→ **TEXT ZUR ANALYSE**
● ● ● ● ●
Hier kann man also eigentlich beruhigt sagen, die Fans haben den Deutschen Klinsmann als ein vollwertiges Mitglied der Mannschaft akzeptiert und gut ist.

Wie aber soll man reagieren, wenn man Uwe Rösler heißt und bei Manchester City und Southampton gespielt hat? Rösler, von 1988 bis 1991 auch in Magdeburg unter Vertrag, wechselte ebenfalls 1994 nach England, zu Manchester City. Die City-Anhänger pflegen eine Rivalität mit dem ungleich erflogreicheren anderen Verein aus Manchester, Manchester United. Im 2. Weltkrieg wurde das Heimstadion von United durch deutsche Bomben stark beschädigt, so dass der Verein noch bis 1949 seine Heimspiele an der Maine Road austragen musste, dem Stadion von Manchester City. Diese Episode ist seither natürlich ein steter Quell des Spotts von Seiten der „Citizens“. Anscheinend war mit der Verpflichtung Röslers als einem deutschen Stürmer die Assoziation zu den deutschen Bombern so deutlich und klar, dass schon bald nach Röslers ersten Toren für City T-Shirts auftauchten mit einem Bomber mit deutschen Markierungen und der Kennung M.C.F.C. 1 — und der Aufschrift „Rösler’s grandad bombed Old Trafford“. Präzise, wie Engländer manchmal sind, wurde auch das Datum des Angriffs aufgedruckt.2 Aber nicht nur auf seiner City-Station wurden die (wohl fiktiven) Verdienste von Röslers Großvater derart gewürdigt: Zu seiner Zeit bei Southampton gab es auch einen Fangesang auf Röslers Vater:

Rosler’s dad’s a German,
he wears a German hat,
he dropped a bomb on Fratton,
and we love him just for that.
● ● ● ● ●
→ **GEZEIGTES MATERIAL**

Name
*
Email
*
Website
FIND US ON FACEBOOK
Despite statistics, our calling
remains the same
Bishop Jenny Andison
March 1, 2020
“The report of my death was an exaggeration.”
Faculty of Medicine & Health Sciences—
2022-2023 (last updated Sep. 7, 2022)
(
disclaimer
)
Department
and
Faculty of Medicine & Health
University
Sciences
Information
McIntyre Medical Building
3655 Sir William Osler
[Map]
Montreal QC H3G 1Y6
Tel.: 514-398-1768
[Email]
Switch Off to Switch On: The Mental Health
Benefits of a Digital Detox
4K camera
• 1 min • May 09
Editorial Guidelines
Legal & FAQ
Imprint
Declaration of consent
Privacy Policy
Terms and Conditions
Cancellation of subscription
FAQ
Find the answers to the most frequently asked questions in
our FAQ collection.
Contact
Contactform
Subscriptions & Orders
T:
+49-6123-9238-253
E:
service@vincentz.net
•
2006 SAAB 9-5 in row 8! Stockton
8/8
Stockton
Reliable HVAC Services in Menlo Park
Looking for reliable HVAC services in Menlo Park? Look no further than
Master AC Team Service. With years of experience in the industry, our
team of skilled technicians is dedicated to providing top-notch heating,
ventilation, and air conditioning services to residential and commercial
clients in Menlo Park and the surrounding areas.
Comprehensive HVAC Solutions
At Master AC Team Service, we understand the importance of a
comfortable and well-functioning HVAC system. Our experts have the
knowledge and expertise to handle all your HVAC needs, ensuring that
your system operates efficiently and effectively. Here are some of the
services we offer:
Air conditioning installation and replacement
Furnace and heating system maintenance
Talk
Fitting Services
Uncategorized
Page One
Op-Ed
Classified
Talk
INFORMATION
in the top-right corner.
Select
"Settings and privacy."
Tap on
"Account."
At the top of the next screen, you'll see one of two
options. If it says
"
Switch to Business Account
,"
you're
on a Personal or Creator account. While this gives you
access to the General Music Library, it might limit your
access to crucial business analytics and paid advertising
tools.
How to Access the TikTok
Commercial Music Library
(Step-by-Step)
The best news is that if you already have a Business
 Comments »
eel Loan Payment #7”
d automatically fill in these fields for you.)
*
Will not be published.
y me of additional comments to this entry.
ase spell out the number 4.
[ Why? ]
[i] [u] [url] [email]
● ● ● ● ●
→ **ZIEL DER ÜBUNG**
Schreiben Sie den Text über Uwe Rösler im Anschluss an den zitierten Fangesang weiter. Das Material ist eigenständig und gehört nicht zum Text über Uwe Rösler.

→ **LÖSUNG DER ÜBUNG**
Fratton Park ist — wie sollte es anders sein — das Stadion des Erzrivalen Portsmouth.3

Wie soll man auf diese Art der Liebesbekundung reagieren?


  1. Siehe auch hier 

  2. Siehe auch die Facebook-Gruppe hier 

  3. Siehe auch hier bei Spiegel Online. 

Kommentare sind geschlossen.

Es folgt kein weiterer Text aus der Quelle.